The quickest and easiest way is, as you would expect, to follow the crowd. Most of Machu Picchu’s 2,500 daily visitors arrive by a four-hour train ride from Cuzco that ends at the small town of Aguas Calientes. From there, a 20-minute bus journey transports them up to the famous ruins. The hard way, on the other hand, involves joining a guided trek of the Inca Trail. From a starting point that lies 88 km by train from Cuzco, you plunge into the jungle, camp for three nights along the way and reach altitudes of 4,200 m before you walk down to the 2,400-m mountaintop marvel.
Our favorite approach, however, is a lesser-known alternative—the Short Inca Trail. For this, guides are also necessary and you’ll be paying upwards of $250, but it’s a sum you’ll forget the instant you lay eyes on the great Incan city that is your goal.
You begin by taking the 6:15 a.m. train from Cuzco station, lumbering past the Mount Veronica glacier, small farming communities and colorfully attired Peruvian women selling their wares at the trackside. The disembarkation point comes 104 km down the line. There is no station there, merely an arrow indicating the way to the trailhead across the Urubamba River. Entrepreneurial locals sell $3 walking sticks carved from tree branches—and you’ll need them, because you’re in for a roughly six-hour rainforest trek.
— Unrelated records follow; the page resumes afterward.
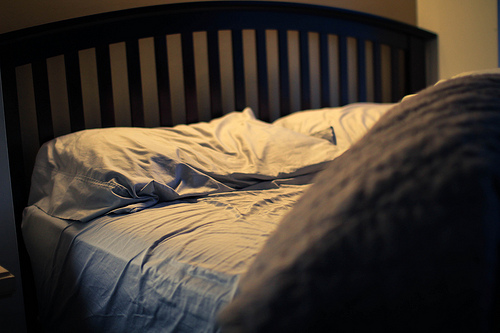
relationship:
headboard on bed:
[0, 0, 437, 232] [2, 2, 468, 332]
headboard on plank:
[0, 0, 437, 232] [148, 33, 176, 128]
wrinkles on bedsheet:
[98, 128, 306, 262] [21, 169, 319, 330]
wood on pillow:
[201, 20, 293, 111] [34, 95, 345, 210]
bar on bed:
[206, 25, 226, 126] [2, 2, 468, 332]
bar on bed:
[148, 33, 178, 126] [2, 2, 468, 332]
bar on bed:
[178, 27, 202, 119] [2, 2, 468, 332]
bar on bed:
[293, 33, 315, 111] [2, 2, 468, 332]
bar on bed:
[125, 34, 148, 125] [2, 2, 468, 332]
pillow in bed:
[31, 106, 341, 226] [2, 2, 468, 332]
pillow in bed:
[272, 104, 401, 178] [2, 2, 468, 332]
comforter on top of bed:
[208, 72, 498, 331] [2, 2, 468, 332]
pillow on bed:
[272, 104, 401, 178] [2, 2, 468, 332]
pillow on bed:
[36, 106, 342, 226] [2, 2, 468, 332]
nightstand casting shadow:
[0, 260, 18, 330] [22, 243, 88, 330]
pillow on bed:
[271, 98, 402, 178] [37, 133, 439, 315]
The ruins of Chachabamba appear almost immediately, but the first real reward comes at the four-hour mark: Winay Wayna, the site of an ancient Incan settlement. Pause a while here to take in the terraces cut precariously into the mountainside, but remember that this is a mere dress rehearsal for the splendor that awaits you.
Your first sight of Machu Picchu comes after you’ve passed the final checkpoint—the Sun Gate and its near-vertical flight of 50 stone steps. Spread before you, in the distance, is Machu Picchu’s labyrinth of temples, terraces and plazas. This is where the descent into the ancient city begins—and, with luck, you will have arrived shortly before the last tourist bus departs (at 5:30 p.m.). That means you could have this astonishing, spiritual haunt virtually to yourself, in conditions of near silence. Now how’s that for a sense of arrival?